• EXERCISE GOAL: Every entry should be duplicated verbatim, and no picture may appear in the copy.
INPUT RECORDS: Begin
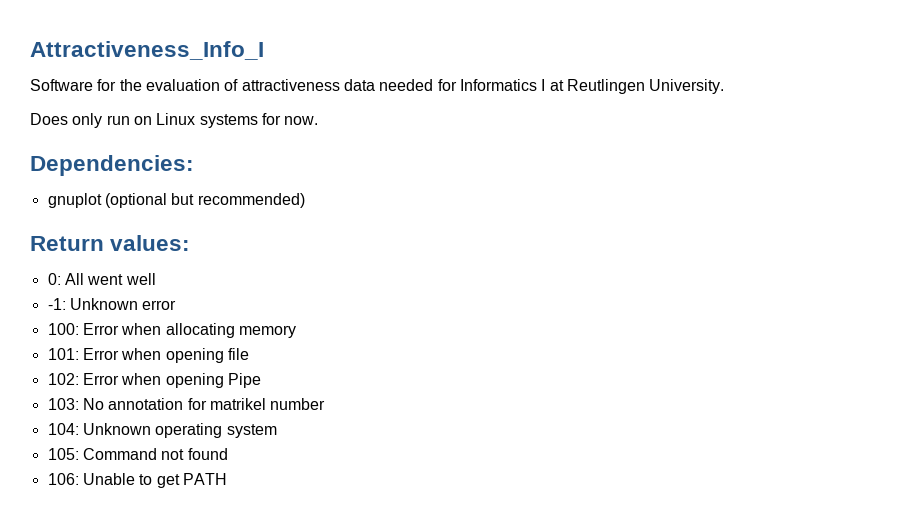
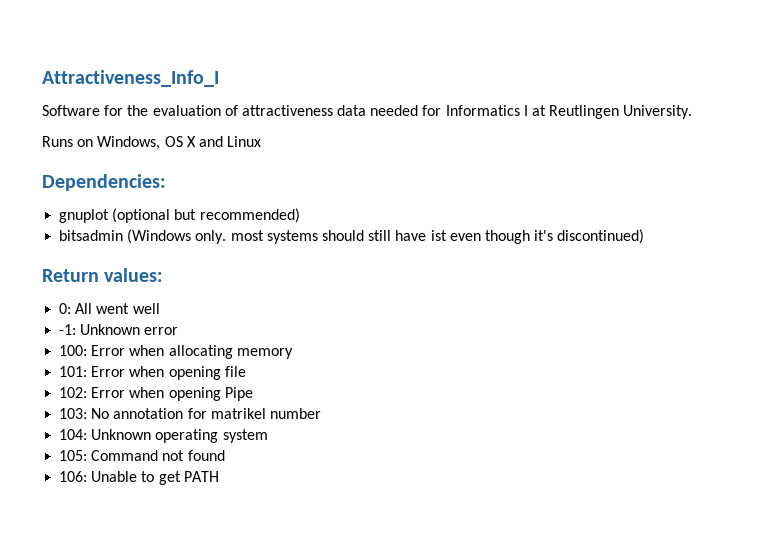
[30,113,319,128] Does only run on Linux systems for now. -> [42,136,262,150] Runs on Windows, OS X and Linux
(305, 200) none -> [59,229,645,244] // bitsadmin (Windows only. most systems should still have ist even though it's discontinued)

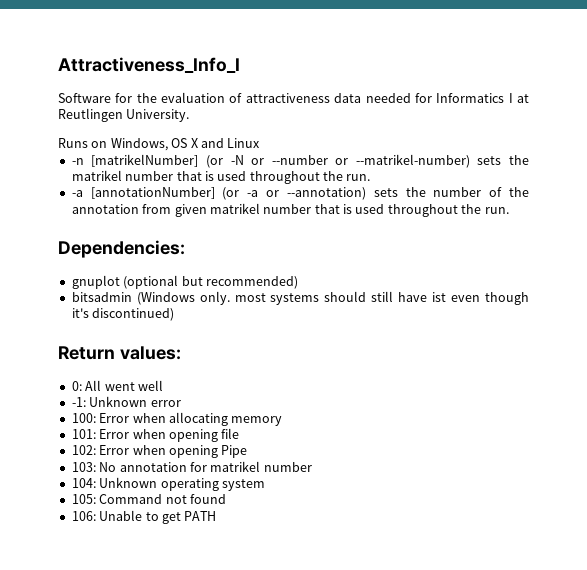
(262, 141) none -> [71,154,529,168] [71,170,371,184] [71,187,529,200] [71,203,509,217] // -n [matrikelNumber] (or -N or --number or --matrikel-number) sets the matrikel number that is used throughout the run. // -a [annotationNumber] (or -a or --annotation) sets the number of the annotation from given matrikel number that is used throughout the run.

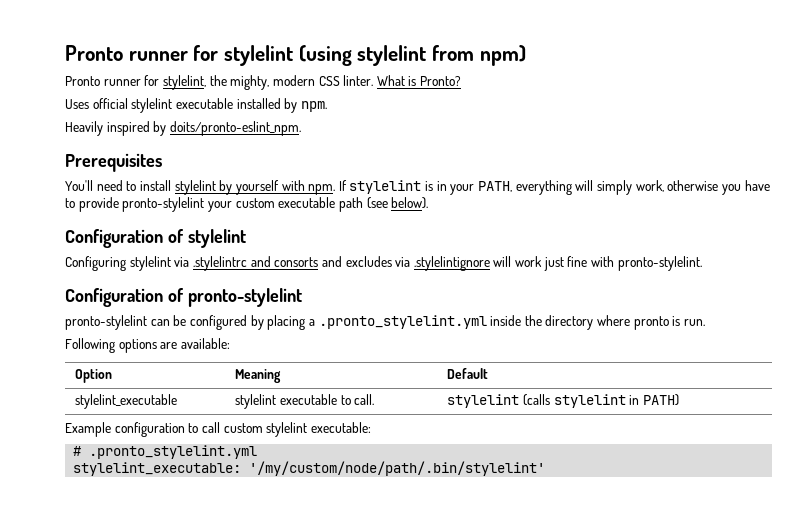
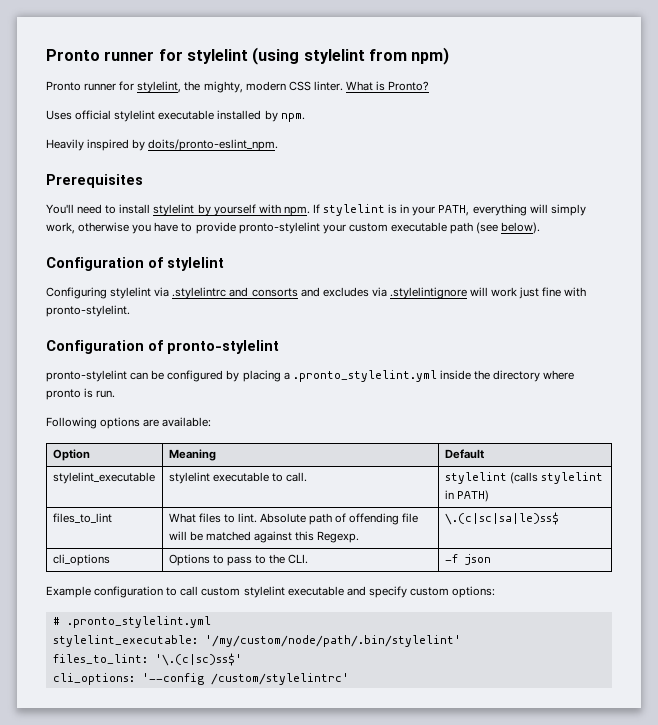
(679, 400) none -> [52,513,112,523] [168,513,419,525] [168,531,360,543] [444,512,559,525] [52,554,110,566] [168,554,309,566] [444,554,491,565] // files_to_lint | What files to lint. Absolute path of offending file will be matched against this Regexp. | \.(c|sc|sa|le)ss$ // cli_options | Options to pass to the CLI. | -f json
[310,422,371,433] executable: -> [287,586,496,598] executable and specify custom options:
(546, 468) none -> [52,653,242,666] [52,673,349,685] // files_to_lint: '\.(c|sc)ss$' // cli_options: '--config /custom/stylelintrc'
INPUT RECORDS: End
• ANSWER TO THE PROBLEM:
[30,113,319,128] Does only run on Linux systems for now. -> [42,136,262,150] Runs on Windows, OS X and Linux
(305, 200) none -> [59,229,645,244] // bitsadmin (Windows only. most systems should still have ist even though it's discontinued)

(262, 141) none -> [71,154,529,168] [71,170,371,184] [71,187,529,200] [71,203,509,217] // -n [matrikelNumber] (or -N or --number or --matrikel-number) sets the matrikel number that is used throughout the run. // -a [annotationNumber] (or -a or --annotation) sets the number of the annotation from given matrikel number that is used throughout the run.

(679, 400) none -> [52,513,112,523] [168,513,419,525] [168,531,360,543] [444,512,559,525] [52,554,110,566] [168,554,309,566] [444,554,491,565] // files_to_lint | What files to lint. Absolute path of offending file will be matched against this Regexp. | \.(c|sc|sa|le)ss$ // cli_options | Options to pass to the CLI. | -f json
[310,422,371,433] executable: -> [287,586,496,598] executable and specify custom options:
(546, 468) none -> [52,653,242,666] [52,673,349,685] // files_to_lint: '\.(c|sc)ss$' // cli_options: '--config /custom/stylelintrc'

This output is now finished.